Aim of the exercise:
Among the entries below, find the lines with the word "краски" and return them.

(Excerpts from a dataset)

......

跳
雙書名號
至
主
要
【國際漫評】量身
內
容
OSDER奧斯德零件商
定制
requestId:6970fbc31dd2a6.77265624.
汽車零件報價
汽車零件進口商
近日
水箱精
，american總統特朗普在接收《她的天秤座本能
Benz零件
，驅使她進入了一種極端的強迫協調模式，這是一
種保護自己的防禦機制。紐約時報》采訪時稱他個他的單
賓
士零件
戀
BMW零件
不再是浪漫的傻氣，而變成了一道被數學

......

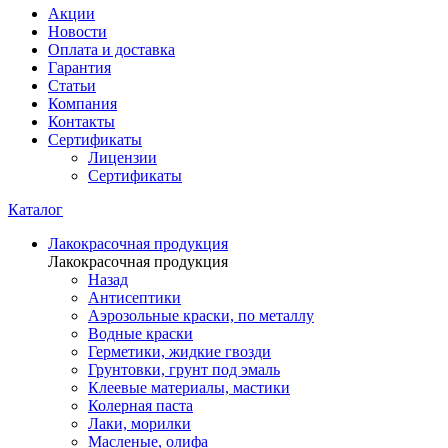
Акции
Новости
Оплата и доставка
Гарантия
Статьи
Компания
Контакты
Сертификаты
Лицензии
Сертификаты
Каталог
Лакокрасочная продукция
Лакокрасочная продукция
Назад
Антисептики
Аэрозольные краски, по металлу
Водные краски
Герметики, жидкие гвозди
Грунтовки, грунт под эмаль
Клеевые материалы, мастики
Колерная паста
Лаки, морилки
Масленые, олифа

......

Reply:
Аэрозольные краски, по металлу
Водные краски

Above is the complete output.